▶ _Provided text_
His book, Records of the Grand Historian, painted a less than rosy picture of historical figures, utilized oral storytelling to determine actual occurrences, and indeed used various sources. This opened the way for other writes to later provide more accurate historical accounts, instead of self-censorship, provided they were willing to take this risk.

In China today, religion is more tolerated than in the days of the Cultural Revolution of Chairman Mao, although historically speaking, experiences in the past make China wary of movements based on faith that might possibly grow exponentially and therefore threaten the government. 

China has historically been relatively open to religion. Empress Wu Zetian of the the Tang Dynasty in the 7th century welcomed Buddhism  to counter the rigidity of Confucianism. During the Ming Dynasty, the court opened its doors to Matteo Ricci, a Jesuit, showing a interest in the western science that he brought.

But other events in China’s history have shown the danger of religious movements. A man named Hong Xiuquan, who claimed to be the brother of Jesus, started a rebellion in the late 19th century. During the Taiping rebellion of 1864, some 20 million people were killed in a bloody civil war that had its roots in the promise of bringing divine peace to the country. 

In 1900, the Boxer Rebellion started, with peasants putting to death Christian converts and missionaries, whom they deemed traitors to the nation.

From then until today, China has had to walk a fine line between religious tolerance and the threat that religion may be a threat to the government. 

And finally, technology. It is one of modern China’s goals to become a global technological hub. It is now one of the world’s most advanced countries in the area of big data, voice recognition and artificial intelligence (AI).

Millions of people all over the world have chips made in China in their smartphones. The majority of those who work in the factories that produce these chips are women. And though they are exposed to unimaginable working conditions at times, they are also finding their niche in the industrial market economy.

▶ _Supplied records_
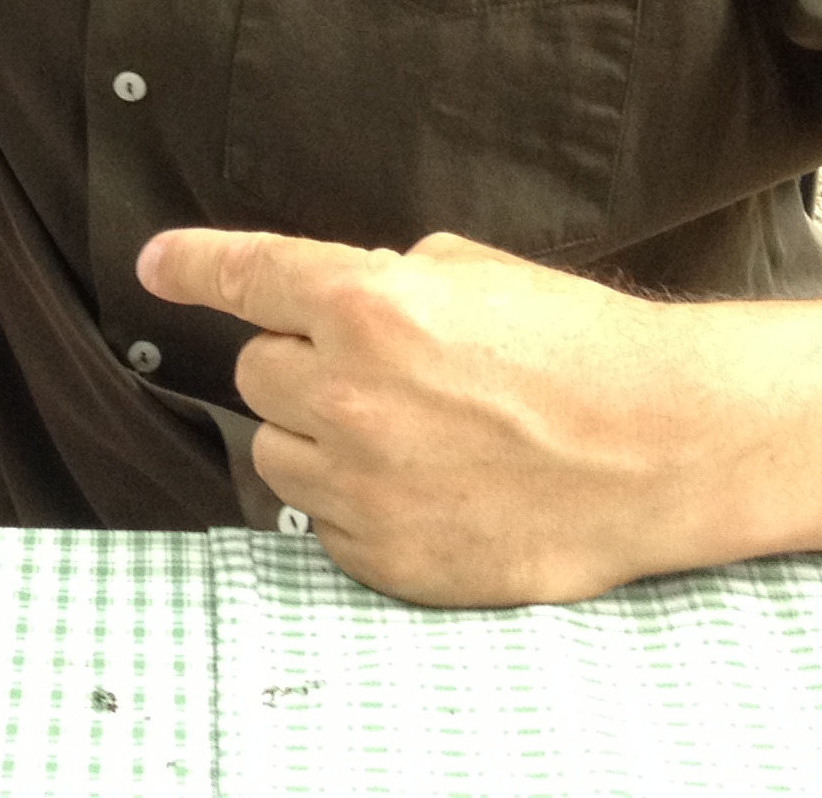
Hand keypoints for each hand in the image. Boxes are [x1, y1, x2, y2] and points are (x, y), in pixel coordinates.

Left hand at [139, 226, 744, 606]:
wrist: (664, 447)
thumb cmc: (584, 349)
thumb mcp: (477, 273)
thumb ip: (387, 281)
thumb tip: (337, 300)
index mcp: (368, 303)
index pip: (245, 275)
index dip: (193, 266)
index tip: (158, 266)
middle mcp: (348, 393)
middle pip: (257, 371)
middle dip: (301, 360)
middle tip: (378, 367)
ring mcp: (363, 482)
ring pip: (278, 450)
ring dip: (319, 434)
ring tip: (408, 433)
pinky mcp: (385, 555)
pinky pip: (323, 521)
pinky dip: (356, 500)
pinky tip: (428, 485)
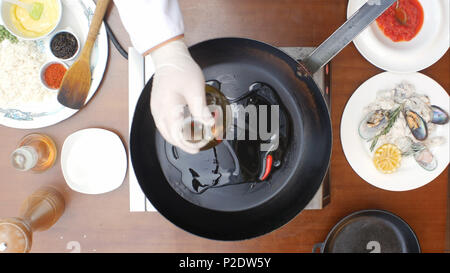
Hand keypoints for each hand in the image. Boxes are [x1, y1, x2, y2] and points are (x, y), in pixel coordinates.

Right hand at [150, 39, 213, 153]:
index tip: (199, 146)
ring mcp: (156, 109)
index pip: (177, 136)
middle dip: (183, 144)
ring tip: (189, 141)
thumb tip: (209, 123)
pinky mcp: (157, 105)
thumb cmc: (180, 69)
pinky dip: (172, 131)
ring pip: (165, 132)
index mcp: (168, 109)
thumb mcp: (196, 90)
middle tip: (196, 146)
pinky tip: (180, 129)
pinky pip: (163, 124)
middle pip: (169, 136)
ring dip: (177, 139)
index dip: (189, 144)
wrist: (169, 57)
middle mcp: (159, 111)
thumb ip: (202, 109)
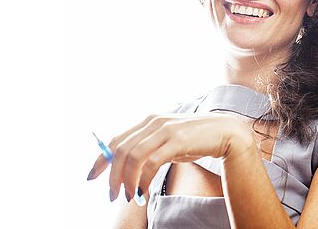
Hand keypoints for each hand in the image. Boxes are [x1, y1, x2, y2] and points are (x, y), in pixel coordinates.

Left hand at [87, 113, 255, 202]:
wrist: (225, 133)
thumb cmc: (194, 140)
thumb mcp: (167, 142)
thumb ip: (148, 148)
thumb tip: (124, 167)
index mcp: (148, 121)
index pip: (115, 140)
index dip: (100, 159)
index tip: (91, 177)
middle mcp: (153, 122)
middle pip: (120, 149)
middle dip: (112, 175)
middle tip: (112, 195)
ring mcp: (165, 130)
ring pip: (133, 156)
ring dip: (127, 180)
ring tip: (129, 196)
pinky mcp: (177, 140)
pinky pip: (152, 162)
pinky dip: (143, 179)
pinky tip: (143, 191)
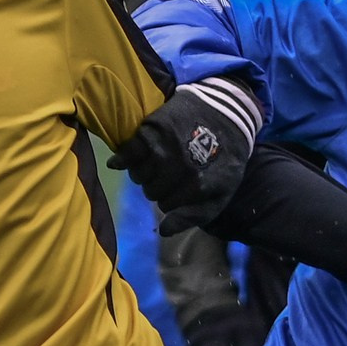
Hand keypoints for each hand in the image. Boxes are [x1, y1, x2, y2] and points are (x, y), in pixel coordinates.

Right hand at [108, 78, 262, 230]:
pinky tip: (117, 163)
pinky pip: (127, 153)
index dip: (172, 200)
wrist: (228, 114)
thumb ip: (194, 217)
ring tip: (157, 165)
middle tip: (170, 174)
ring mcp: (163, 147)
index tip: (180, 189)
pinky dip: (121, 159)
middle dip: (159, 187)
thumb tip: (163, 231)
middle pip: (150, 192)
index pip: (166, 207)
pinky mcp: (152, 129)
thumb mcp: (220, 194)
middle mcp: (177, 167)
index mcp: (196, 186)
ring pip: (138, 176)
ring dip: (144, 174)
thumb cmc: (225, 159)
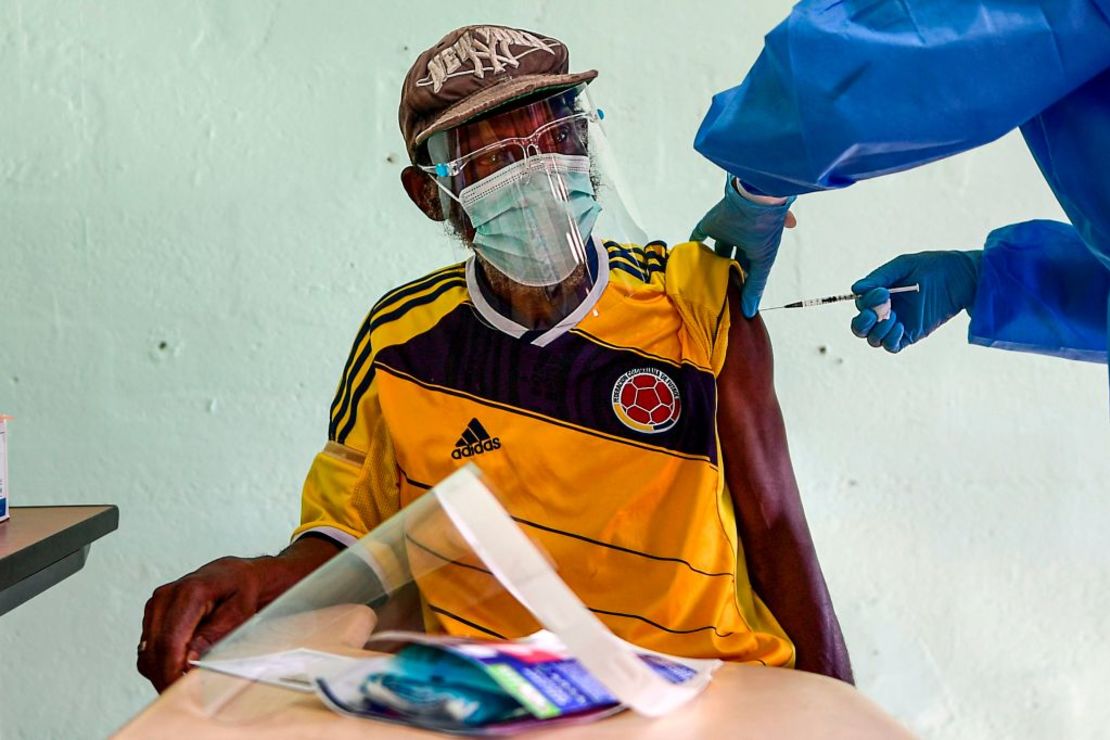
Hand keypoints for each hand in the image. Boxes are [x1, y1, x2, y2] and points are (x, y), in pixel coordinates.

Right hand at [137, 556, 269, 691]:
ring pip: (147, 650)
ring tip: (183, 682)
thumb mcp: (239, 614)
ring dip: (160, 671)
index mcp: (190, 592)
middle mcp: (167, 595)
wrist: (235, 575)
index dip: (171, 671)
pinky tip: (179, 667)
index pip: (170, 641)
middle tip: (181, 696)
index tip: (178, 691)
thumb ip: (213, 635)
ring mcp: (156, 603)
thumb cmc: (241, 591)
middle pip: (154, 649)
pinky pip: (147, 646)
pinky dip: (159, 662)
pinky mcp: (152, 613)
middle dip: (165, 677)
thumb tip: (188, 660)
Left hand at [691, 176, 795, 317]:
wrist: (756, 197)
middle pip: (733, 260)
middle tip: (719, 291)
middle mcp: (742, 238)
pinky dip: (694, 243)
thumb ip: (754, 286)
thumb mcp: (763, 262)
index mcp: (757, 247)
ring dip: (711, 261)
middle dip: (727, 273)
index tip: (736, 299)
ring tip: (703, 279)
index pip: (749, 268)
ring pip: (717, 249)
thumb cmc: (765, 229)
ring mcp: (726, 229)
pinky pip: (700, 233)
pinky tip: (688, 255)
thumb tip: (750, 311)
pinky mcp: (711, 222)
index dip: (744, 282)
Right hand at [850, 250, 981, 351]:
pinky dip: (889, 339)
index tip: (883, 292)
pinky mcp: (910, 335)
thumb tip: (855, 288)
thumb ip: (879, 277)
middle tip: (876, 312)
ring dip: (877, 330)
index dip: (866, 302)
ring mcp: (897, 325)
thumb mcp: (904, 266)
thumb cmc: (933, 266)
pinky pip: (891, 346)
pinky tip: (900, 326)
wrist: (963, 276)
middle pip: (860, 327)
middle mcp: (884, 311)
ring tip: (894, 317)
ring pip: (873, 339)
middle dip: (862, 322)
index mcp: (879, 294)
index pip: (860, 304)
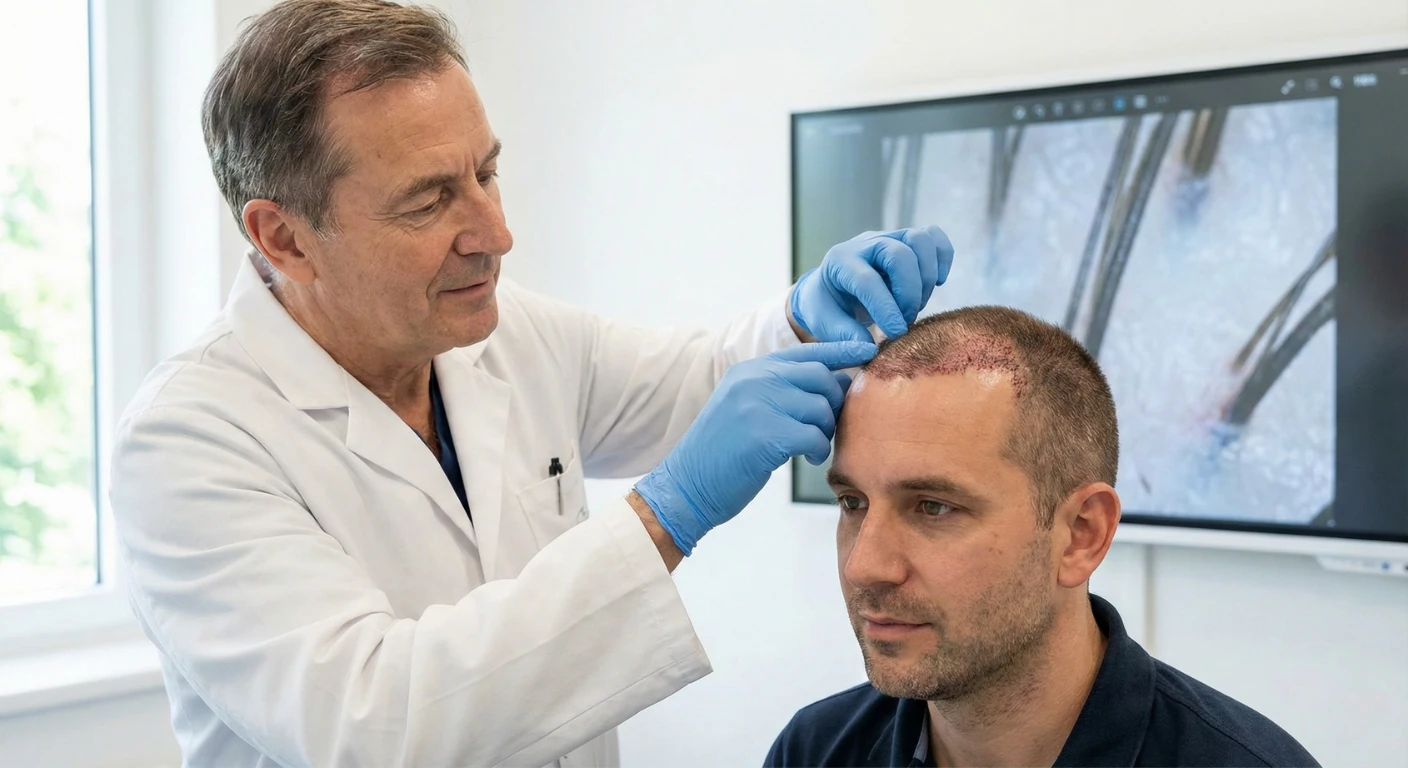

▶ _To do_
(1) In the passage on China, who claimed to be the brother of Jesus and started a rebellion?
(2) Using the passage on China, explain why China is wary of religious movements today.
(3) Write out the passage on China between "But other events" and "artificial intelligence (AI).", inclusive.

▶ _Outputs in order_
(1) Hong Xiuquan.

(2) Past experiences make China wary of faith-based movements that might grow exponentially and threaten the government. For example, the Taiping rebellion, rooted in a promise of divine peace, became a bloody civil war in which some 20 million people were killed.

(3)
But other events in China’s history have shown the danger of religious movements. A man named Hong Xiuquan, who claimed to be the brother of Jesus, started a rebellion in the late 19th century. During the Taiping rebellion of 1864, some 20 million people were killed in a bloody civil war that had its roots in the promise of bringing divine peace to the country. 

In 1900, the Boxer Rebellion started, with peasants putting to death Christian converts and missionaries, whom they deemed traitors to the nation.

From then until today, China has had to walk a fine line between religious tolerance and the threat that religion may be a threat to the government. 

And finally, technology. It is one of modern China’s goals to become a global technological hub. It is now one of the world’s most advanced countries in the area of big data, voice recognition and artificial intelligence (AI).